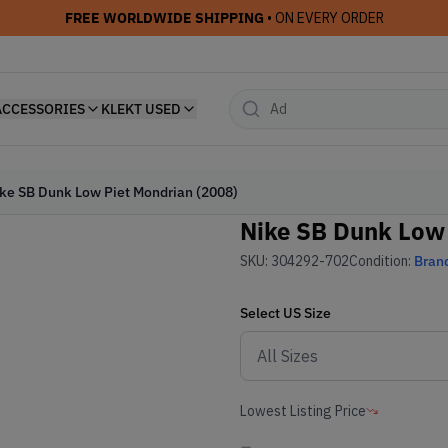
FREE WORLDWIDE SHIPPING
• ON EVERY ORDER
ACCESSORIES
KLEKT USED
ke SB Dunk Low Piet Mondrian (2008)
Nike SB Dunk Low 
SKU:
304292-702
Condition:
Bran
Select
US
Size
Lowest Listing Price
-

━━━━━━━━━━━━━━━━━━━━

● TASK: Retype every line of text from the rows above character for character, omitting the pictures.

● WRITTEN ANSWER:
FREE WORLDWIDE SHIPPING
• ON EVERY ORDER
ACCESSORIES
KLEKT USED
ke SB Dunk Low Piet Mondrian (2008)
Nike SB Dunk Low 
SKU:
304292-702
Condition:
Bran
Select
US
Size
Lowest Listing Price
-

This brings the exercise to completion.